Exercise directions:
Please pick up the passage below on abrupt climate change and the Antarctic ozone hole, and continue it from its last sentence.

A report from the U.S. National Academy of Sciences in 2002, under the chairmanship of Richard Alley, of Penn State University-a glaciologist with the slightly manic appearance of an ex-hippie, who has become a regular on Capitol Hill for his ability to talk climate science in plain language-sounded a similar warning. "Recent scientific evidence shows that major and widespread climate changes have occurred with startling speed," the report began. "The new paradigm of an abruptly changing climate system has been well established by research over the last decade, but this new thinking is little known and scarcely appreciated in the wider community of natural and social scientists and policymakers." Or, Alley might have added, among the citizens of this threatened planet.
We have already had one lucky break. It happened twenty years ago, when a hole suddenly opened in the ozone layer over Antarctica, stripping away the continent's protective shield against ultraviolet radiation. We were lucky that it happened over Antarctica, and lucky that we spotted it before it spread too far.

Information supplied:
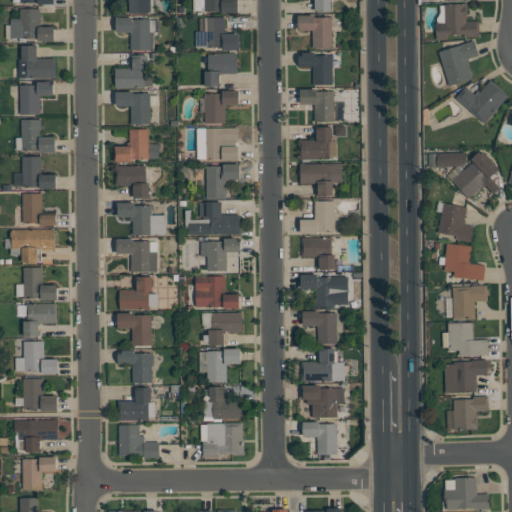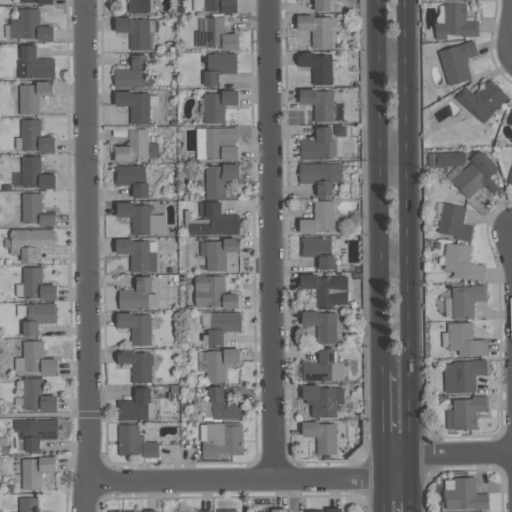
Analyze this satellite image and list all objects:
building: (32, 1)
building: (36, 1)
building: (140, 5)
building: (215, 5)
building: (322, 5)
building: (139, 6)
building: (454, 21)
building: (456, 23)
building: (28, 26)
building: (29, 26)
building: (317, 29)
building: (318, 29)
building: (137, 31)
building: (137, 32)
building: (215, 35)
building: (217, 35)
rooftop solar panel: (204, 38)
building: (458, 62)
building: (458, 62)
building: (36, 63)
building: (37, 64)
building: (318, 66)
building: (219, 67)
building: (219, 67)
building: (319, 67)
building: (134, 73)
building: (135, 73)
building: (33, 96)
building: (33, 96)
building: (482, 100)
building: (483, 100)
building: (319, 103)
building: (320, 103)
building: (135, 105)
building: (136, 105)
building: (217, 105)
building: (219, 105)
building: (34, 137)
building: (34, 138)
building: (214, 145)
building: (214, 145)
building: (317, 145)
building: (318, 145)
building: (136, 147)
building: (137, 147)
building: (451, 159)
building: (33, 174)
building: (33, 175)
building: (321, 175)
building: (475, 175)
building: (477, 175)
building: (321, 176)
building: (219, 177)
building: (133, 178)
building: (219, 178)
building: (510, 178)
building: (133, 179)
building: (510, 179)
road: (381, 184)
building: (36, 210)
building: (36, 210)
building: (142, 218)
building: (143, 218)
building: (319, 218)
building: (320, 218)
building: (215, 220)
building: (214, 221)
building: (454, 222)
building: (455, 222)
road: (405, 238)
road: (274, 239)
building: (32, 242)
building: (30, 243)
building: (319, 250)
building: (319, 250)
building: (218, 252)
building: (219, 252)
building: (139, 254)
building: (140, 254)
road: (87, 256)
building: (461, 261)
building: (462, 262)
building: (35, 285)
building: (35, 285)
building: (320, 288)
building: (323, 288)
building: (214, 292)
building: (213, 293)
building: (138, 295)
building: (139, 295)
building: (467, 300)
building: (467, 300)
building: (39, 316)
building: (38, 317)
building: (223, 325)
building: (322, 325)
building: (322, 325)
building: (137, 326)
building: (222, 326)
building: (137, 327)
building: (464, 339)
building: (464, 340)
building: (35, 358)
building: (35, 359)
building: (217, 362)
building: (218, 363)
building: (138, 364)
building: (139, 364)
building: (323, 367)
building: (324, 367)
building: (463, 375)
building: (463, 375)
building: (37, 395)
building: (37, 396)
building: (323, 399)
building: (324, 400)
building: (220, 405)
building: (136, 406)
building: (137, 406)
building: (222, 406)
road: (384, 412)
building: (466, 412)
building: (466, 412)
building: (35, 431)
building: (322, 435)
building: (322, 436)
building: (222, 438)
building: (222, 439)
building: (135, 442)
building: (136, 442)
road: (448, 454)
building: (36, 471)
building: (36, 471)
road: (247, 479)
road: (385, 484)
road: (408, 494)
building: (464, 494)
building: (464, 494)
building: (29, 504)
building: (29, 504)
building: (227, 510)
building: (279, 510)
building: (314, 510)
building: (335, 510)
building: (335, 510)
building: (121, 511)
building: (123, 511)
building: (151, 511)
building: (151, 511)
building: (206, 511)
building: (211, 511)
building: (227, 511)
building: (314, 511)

Answer to the exercise:
Many of the scientists who worked to unravel the cause of the ozone hole-including Crutzen, who won his Nobel Prize in this endeavor-are among the most vehement in issuing the new warnings. They know how close we came to disaster. Glaciologists like Alley are another group who take the perils of the Anthropocene most seriously. In the past decade, they have analyzed ice cores from both Greenland and Antarctica to map the patterns of past natural climate change. The results have been chilling.
It has emerged, for instance, that around 12,000 years ago, as the last ice age waned and ice sheets were in full retreat across Europe and North America, the warming abruptly went into reverse. For a thousand years the world returned to the depths of the ice age, only to emerge again with such speed that, as Alley puts it, "roughly half of the entire warming between the ice ages and the postglacial world took place in only a decade." The world warmed by at least 9 degrees-the IPCC's prediction for the next century or so-within ten years. This beggars belief. But Alley and his coresearchers are adamant that the ice cores show this happened.
Similar switchback temperature changes occurred regularly through the last glaciation, and there were a number of other "flickers" as the planet staggered toward a new postglacial world. Stone Age man, with only the most rudimentary protection from a climatic switchback, must have found that tough. Heaven knows how modern human society would respond to such a change, whereby London would have a North African climate, Mexican temperatures would be visited on New England, and India's billionplus population would be deprived of the monsoon rains that feed them.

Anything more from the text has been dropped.